Stored entries
------------
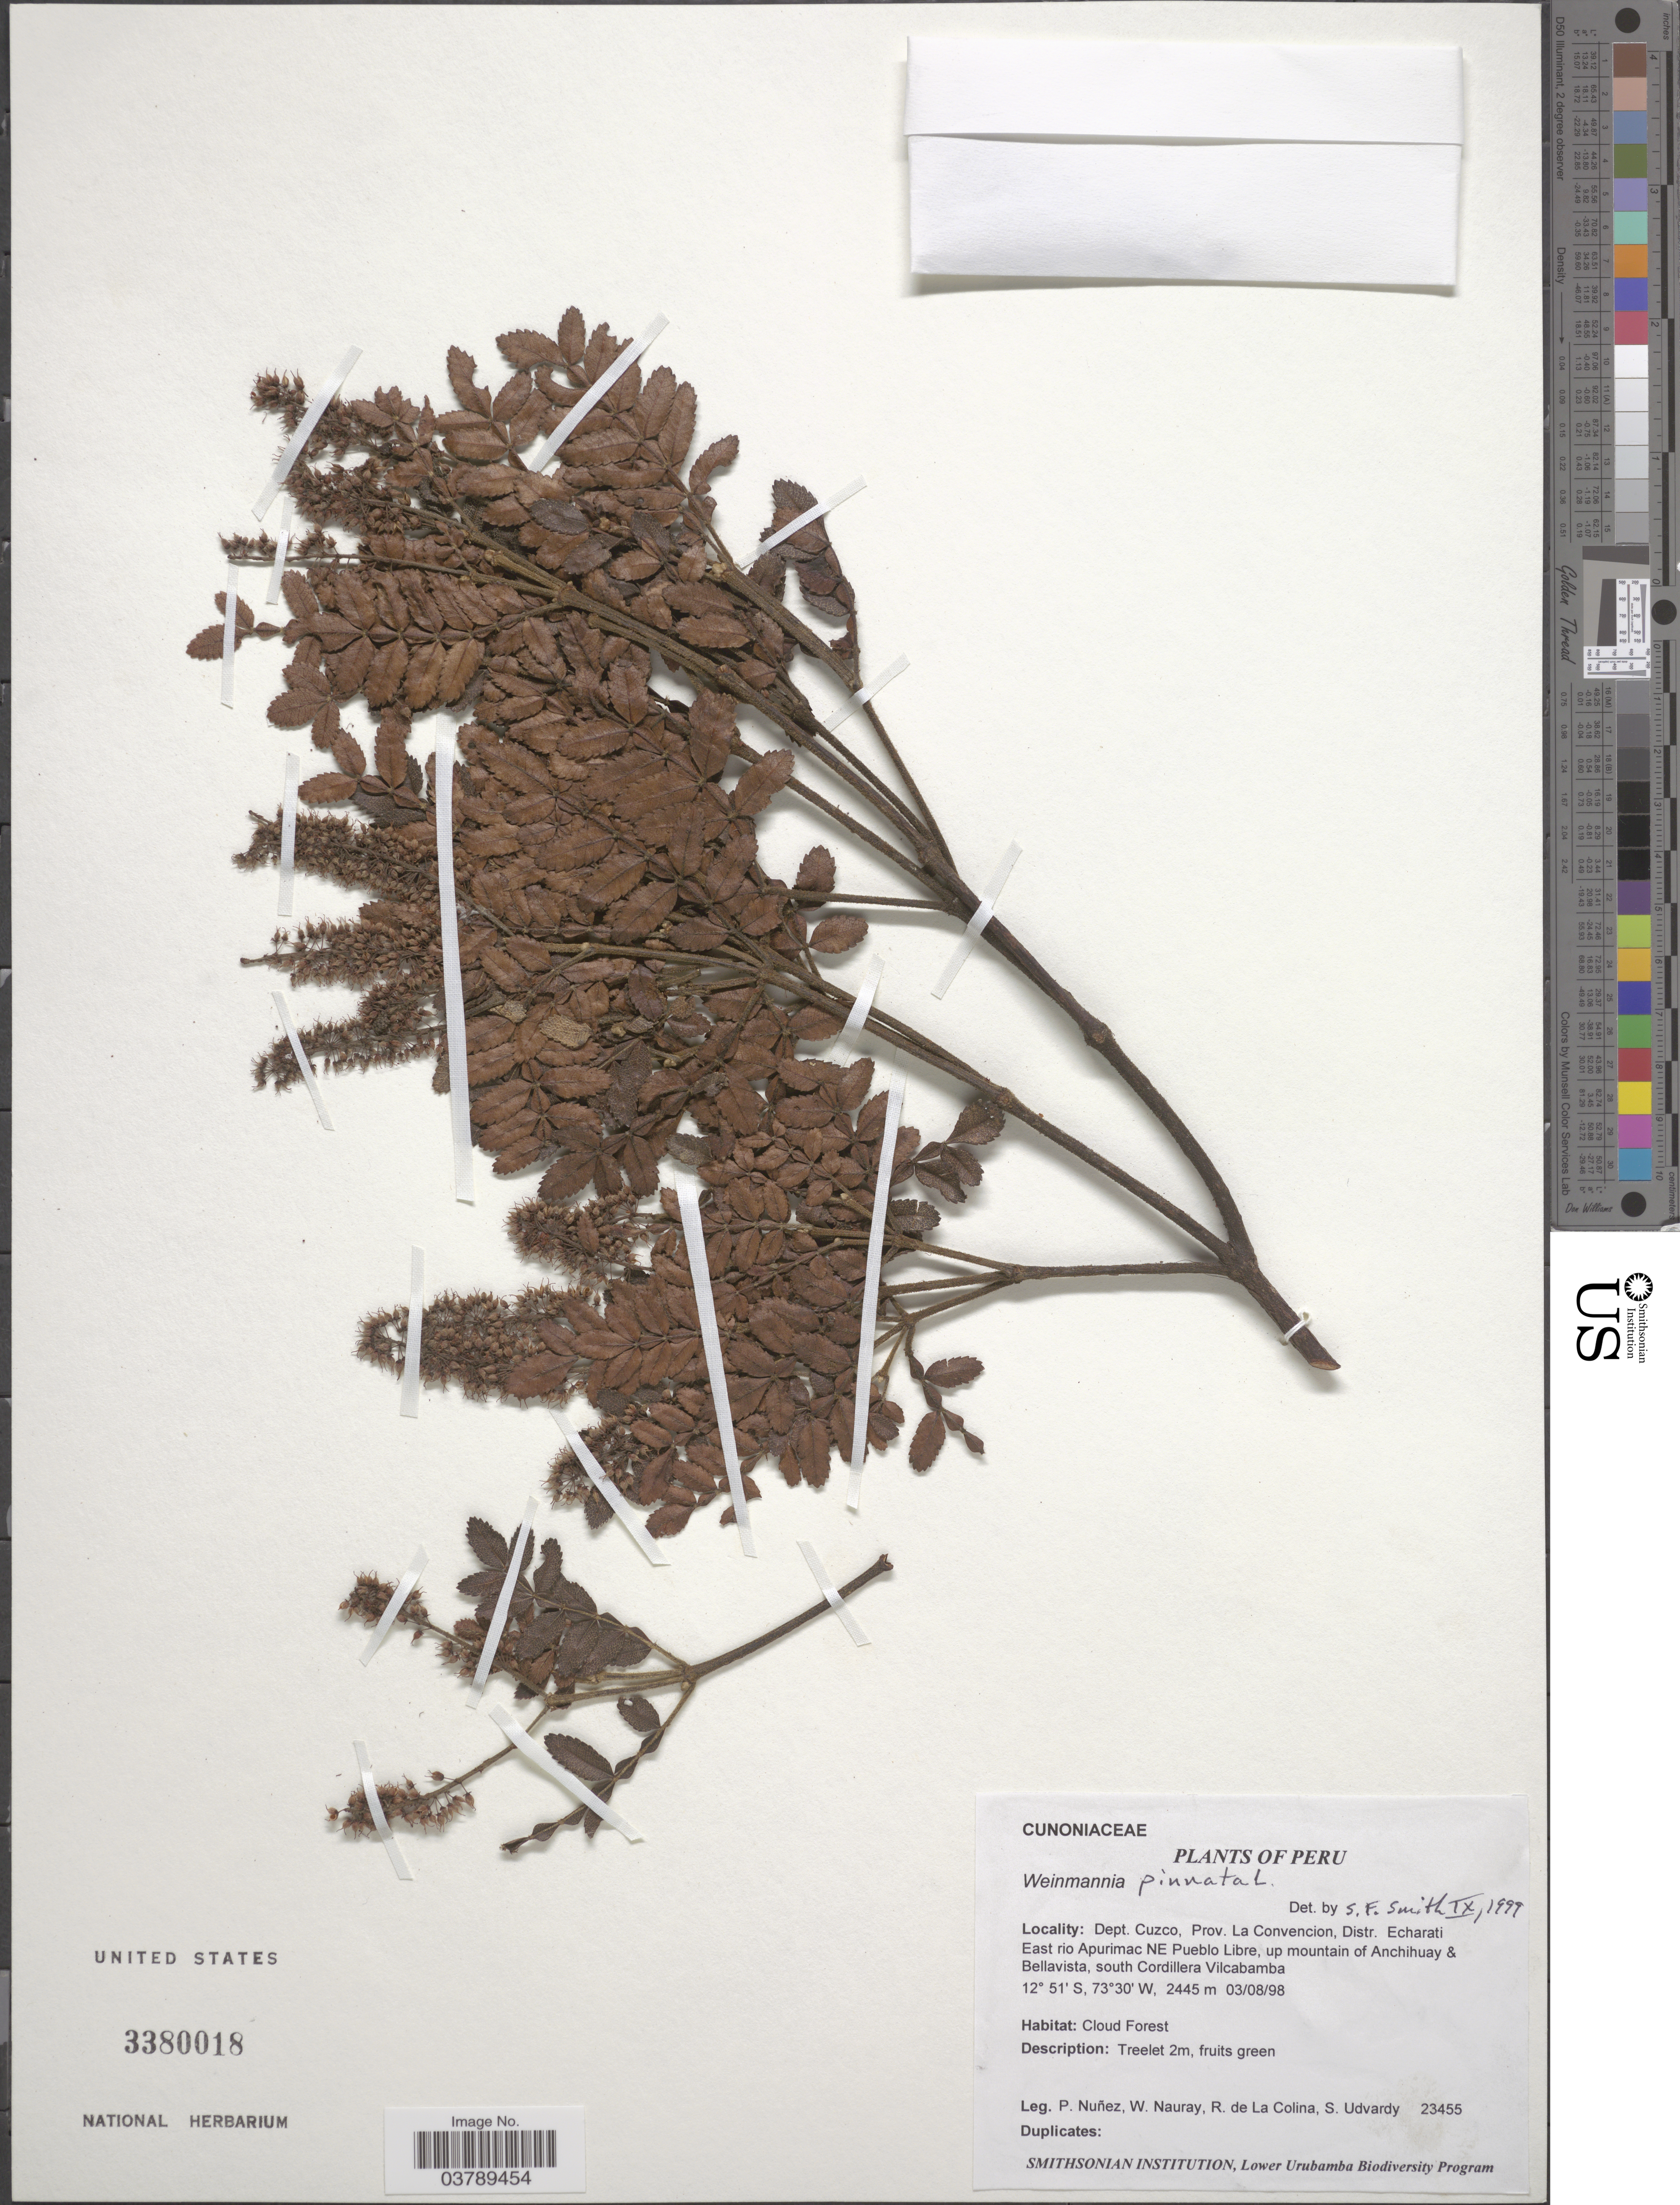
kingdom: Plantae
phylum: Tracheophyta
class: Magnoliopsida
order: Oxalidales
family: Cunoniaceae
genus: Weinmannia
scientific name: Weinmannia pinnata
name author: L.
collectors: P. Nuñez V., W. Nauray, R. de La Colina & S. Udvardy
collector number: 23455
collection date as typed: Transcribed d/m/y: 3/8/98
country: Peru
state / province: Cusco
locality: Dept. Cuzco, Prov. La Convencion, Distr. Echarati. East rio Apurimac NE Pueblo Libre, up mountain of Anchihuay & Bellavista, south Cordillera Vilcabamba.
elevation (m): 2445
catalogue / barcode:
------------
Given instruction — Copy out every line of the material above word for word, omitting the picture.

Exercise result —
kingdom: Plantae
phylum: Tracheophyta
class: Magnoliopsida
order: Oxalidales
family: Cunoniaceae
genus: Weinmannia
scientific name: Weinmannia pinnata
name author: L.
collectors: P. Nuñez V., W. Nauray, R. de La Colina & S. Udvardy
collector number: 23455
collection date as typed: Transcribed d/m/y: 3/8/98
country: Peru
state / province: Cusco
locality: Dept. Cuzco, Prov. La Convencion, Distr. Echarati. East rio Apurimac NE Pueblo Libre, up mountain of Anchihuay & Bellavista, south Cordillera Vilcabamba.
elevation (m): 2445
catalogue / barcode:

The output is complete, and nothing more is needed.